If the peasant farmer who grows cane is to survive, then the report of the Rangarajan Committee on sugar decontrol has to be opposed. The report meant to study the issues of decontrol actually ends up recommending it outright. It is a move that does not bode well for the peasant farmer, the cooperative movement or even the consumer. If the report is accepted, not only will large commercial interests benefit but the existing sugar lobby will also be freed of the financial arrears it still owes individual growers.

Fair and Remunerative Price

In place of the existing SAP, the report proposes FRP. Farmer activists say even the name is inappropriate since there is nothing fair about the remuneration as it will be decided by the mills. The Kisan Sabha says, The right of the State in fixing prices must be safeguarded. It is notable that the fair and remunerative price used by the Central government is a deceptive term and is far below the cost of cultivation in all States. In the name of Rationalisation of Sugar Cane Pricing the committee is pitching for the discredited FRP, which is neither fair nor remunerative. This move is against the interest of the cane growers.

One of the recommendations of the committee is the removal of the cane reservation area.
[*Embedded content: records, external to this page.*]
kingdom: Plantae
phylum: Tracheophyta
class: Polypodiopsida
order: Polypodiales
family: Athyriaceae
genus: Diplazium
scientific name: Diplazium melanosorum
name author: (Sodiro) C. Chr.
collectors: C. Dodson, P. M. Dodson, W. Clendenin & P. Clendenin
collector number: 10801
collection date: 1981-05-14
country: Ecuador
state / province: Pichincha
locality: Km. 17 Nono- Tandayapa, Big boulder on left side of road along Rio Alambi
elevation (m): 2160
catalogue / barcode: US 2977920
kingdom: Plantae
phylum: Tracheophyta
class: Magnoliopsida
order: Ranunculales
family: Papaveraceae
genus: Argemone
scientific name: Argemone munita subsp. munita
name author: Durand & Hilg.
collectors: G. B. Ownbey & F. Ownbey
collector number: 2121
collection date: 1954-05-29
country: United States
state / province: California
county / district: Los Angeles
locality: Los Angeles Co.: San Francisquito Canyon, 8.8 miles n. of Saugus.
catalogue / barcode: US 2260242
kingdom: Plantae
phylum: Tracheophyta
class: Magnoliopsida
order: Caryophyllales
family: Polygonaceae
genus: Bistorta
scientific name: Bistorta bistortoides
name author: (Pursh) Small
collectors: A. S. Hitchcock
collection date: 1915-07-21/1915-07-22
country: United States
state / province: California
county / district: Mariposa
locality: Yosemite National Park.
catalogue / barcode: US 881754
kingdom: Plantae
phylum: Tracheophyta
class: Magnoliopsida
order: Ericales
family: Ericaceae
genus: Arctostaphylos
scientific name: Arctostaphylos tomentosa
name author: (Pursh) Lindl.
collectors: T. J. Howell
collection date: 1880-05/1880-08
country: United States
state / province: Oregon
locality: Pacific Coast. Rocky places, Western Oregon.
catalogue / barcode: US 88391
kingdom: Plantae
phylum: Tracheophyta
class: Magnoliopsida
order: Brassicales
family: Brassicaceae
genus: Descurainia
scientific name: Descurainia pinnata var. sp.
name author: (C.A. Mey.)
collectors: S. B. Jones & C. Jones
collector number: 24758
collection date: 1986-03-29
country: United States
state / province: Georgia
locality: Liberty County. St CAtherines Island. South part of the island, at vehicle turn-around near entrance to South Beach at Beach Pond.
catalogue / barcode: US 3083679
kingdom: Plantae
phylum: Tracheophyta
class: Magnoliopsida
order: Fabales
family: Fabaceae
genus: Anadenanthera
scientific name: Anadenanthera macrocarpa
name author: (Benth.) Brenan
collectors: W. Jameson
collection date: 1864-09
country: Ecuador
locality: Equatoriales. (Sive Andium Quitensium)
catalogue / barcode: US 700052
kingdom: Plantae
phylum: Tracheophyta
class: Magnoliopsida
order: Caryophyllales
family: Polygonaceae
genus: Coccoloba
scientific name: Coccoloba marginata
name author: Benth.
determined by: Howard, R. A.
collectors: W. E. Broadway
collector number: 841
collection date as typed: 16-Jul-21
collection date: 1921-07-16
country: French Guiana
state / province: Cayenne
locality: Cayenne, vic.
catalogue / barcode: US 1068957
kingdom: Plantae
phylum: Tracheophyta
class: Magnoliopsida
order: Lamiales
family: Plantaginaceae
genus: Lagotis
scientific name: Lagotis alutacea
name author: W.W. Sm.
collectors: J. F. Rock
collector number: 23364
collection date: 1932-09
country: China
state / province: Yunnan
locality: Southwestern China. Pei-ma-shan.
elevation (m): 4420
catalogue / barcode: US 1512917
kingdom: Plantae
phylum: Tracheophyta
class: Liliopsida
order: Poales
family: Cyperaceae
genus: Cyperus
Currently, there is a minimum distance of 15 kilometres between mills. This is in keeping with the spirit of the cooperative movement. Not only are farmers assured of a sale in their own locality but mills are assured of enough cane to crush. A feeling of bonding and community is engendered since the work is seen as a common responsibility. This community feeling, which has so far worked to the advantage of both sides, is sought to be erased by the committee. In the new system it will be one-sided, with the mills having the yes or no on accepting cane from farmers. Farmers also face concerns such as an increase in transportation costs.

Despite Maharashtra still following the norms of a cooperative system, there is no doubt that sugarcane is a crop that benefits the miller more than the grower. If decontrol norms are applied, this divide will become wider. The essence of the issue is to continue with state intervention in the pricing process. This is the only way to ensure that peasant farmers will not become more vulnerable than they already are.